• **What is needed**
Find the word "garland" in the listing below, then return every line it appears in.

• **Record set**

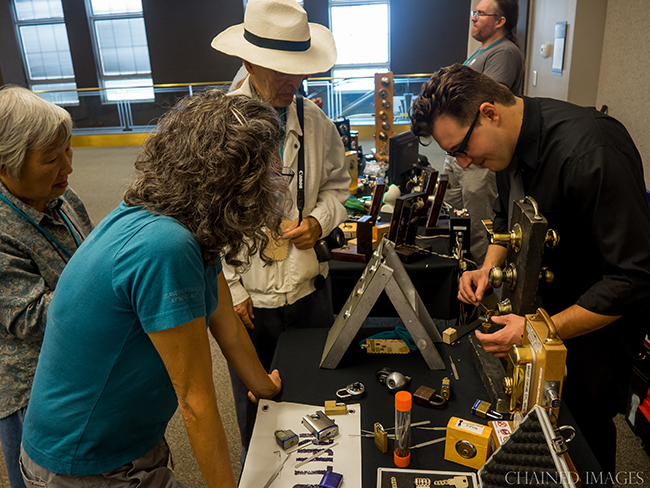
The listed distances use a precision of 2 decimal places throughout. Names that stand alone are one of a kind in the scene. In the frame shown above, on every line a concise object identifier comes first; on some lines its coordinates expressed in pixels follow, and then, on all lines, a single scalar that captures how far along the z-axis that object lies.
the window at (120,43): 10.73
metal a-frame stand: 1.38
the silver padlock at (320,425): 1.20
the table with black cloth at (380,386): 1.13
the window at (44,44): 11.06
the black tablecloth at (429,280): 2.37
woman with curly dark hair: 0.87
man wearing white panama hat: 1.68
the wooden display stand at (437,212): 2.76
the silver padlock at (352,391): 1.36
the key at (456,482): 1.03
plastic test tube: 1.07
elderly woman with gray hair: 1.27
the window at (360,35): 10.31
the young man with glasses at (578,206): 1.24
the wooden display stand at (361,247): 2.39
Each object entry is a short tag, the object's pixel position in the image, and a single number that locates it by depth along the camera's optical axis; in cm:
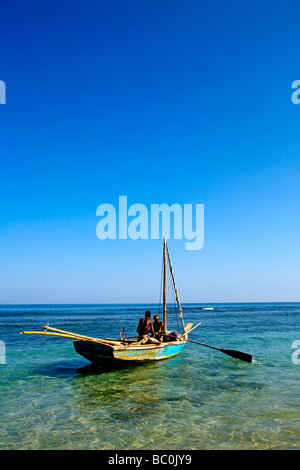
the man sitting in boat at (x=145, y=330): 1683
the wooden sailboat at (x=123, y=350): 1426
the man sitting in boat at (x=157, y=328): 1810
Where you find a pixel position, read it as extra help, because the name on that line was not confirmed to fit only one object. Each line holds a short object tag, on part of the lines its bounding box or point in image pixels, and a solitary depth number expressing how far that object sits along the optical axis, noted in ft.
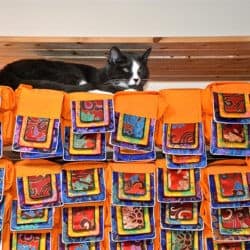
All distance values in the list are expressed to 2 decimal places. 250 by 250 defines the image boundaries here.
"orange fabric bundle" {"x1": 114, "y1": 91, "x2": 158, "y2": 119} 3.67
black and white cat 4.23
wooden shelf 4.44
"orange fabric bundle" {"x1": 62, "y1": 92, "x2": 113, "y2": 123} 3.61
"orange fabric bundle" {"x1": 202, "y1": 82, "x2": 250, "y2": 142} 3.67
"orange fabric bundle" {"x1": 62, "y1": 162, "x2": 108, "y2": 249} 3.70
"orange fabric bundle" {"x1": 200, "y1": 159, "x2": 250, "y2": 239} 3.67
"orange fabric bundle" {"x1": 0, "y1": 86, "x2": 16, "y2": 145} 3.52
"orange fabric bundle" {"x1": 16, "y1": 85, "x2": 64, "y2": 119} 3.56
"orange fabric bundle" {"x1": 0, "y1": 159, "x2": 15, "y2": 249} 3.61
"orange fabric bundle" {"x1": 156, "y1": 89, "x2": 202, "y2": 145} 3.69
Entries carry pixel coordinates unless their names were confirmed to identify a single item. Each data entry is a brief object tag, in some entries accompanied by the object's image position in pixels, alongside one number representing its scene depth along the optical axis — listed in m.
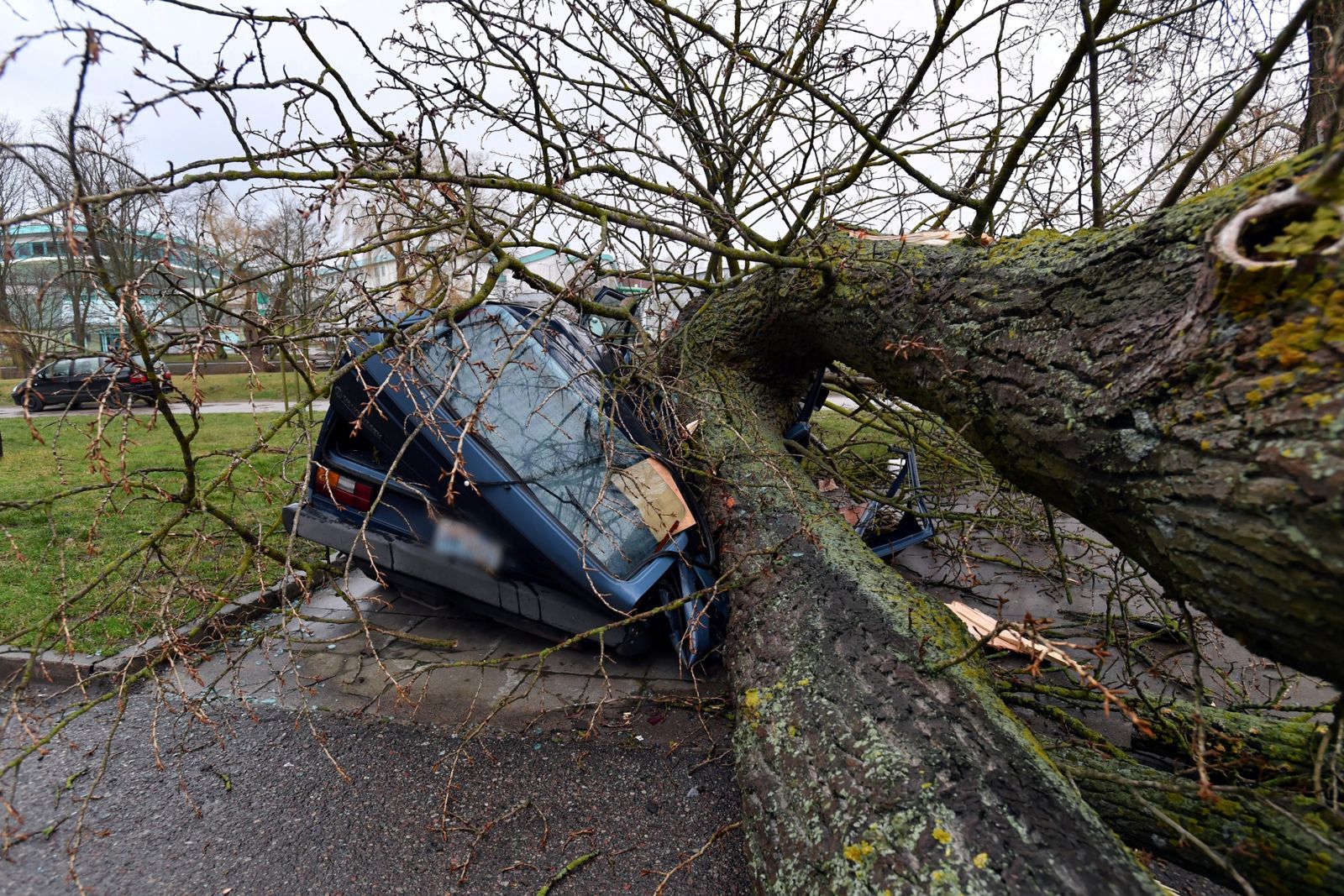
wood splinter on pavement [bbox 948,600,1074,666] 2.97
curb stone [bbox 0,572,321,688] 3.21
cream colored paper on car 3.28
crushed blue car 3.05
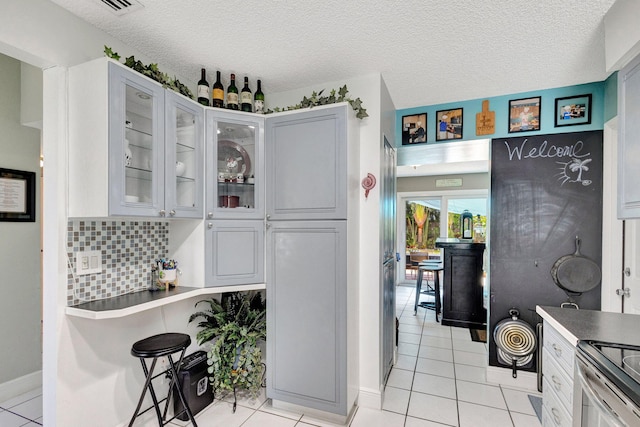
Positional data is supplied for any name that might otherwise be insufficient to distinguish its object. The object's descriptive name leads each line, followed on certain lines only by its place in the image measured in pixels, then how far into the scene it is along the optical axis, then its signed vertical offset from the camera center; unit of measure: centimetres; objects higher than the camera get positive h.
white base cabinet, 154 -94
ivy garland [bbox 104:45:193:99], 172 +86
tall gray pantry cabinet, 217 -36
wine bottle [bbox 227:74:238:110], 243 +92
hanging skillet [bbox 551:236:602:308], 241 -51
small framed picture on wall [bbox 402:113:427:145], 311 +86
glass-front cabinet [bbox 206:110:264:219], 235 +36
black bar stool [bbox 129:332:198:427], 178 -84
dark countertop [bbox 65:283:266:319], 168 -58
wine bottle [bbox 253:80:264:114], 251 +92
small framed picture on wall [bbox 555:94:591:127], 256 +87
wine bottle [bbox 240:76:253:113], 247 +90
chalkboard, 255 -3
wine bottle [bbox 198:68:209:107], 231 +92
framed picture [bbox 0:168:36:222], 240 +11
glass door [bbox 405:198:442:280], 681 -43
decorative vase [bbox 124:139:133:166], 176 +33
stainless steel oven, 103 -66
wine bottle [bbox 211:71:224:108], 242 +93
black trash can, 223 -133
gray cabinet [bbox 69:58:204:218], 166 +39
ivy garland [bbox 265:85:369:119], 226 +83
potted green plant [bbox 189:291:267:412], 237 -107
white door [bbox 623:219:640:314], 222 -41
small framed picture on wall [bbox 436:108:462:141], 297 +86
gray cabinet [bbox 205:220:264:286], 230 -33
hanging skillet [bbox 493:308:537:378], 268 -115
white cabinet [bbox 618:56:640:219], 148 +36
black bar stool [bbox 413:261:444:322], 465 -118
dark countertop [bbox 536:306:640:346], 150 -63
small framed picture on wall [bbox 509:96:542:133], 271 +88
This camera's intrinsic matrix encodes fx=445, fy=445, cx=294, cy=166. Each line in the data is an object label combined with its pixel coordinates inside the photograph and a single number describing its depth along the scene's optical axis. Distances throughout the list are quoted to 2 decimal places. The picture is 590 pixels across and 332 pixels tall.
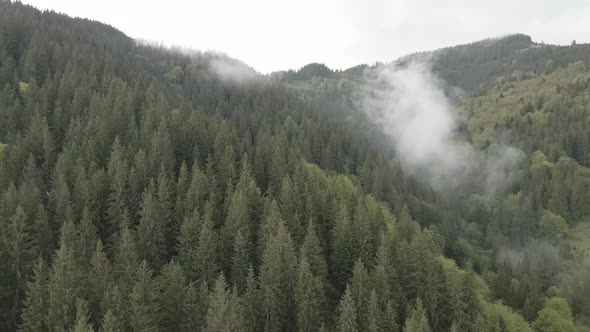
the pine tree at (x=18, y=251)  51.28
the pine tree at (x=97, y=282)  48.56
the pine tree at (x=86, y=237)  58.29
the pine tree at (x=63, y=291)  44.12
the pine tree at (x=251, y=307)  53.72
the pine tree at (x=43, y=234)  58.16
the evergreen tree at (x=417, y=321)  52.72
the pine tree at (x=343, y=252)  68.88
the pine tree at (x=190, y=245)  61.44
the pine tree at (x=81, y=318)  39.49
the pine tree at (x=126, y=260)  52.22
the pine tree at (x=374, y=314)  54.16
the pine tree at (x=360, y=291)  57.65
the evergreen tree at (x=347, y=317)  52.69
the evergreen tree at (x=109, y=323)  41.44
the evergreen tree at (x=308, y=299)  55.28
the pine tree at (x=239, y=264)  62.31
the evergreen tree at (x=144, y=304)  45.84
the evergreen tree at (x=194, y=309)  51.33
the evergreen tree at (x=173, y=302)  52.34
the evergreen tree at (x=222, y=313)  47.12
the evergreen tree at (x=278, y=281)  55.00
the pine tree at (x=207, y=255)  60.88
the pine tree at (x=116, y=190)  68.50
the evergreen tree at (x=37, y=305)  44.03
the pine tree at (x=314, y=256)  64.06
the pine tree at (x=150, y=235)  63.52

• **Solution to this task**
ivy garland [bbox 104:45:193:99], 172 +86
ivy garland [bbox 265:85:369:119], 226 +83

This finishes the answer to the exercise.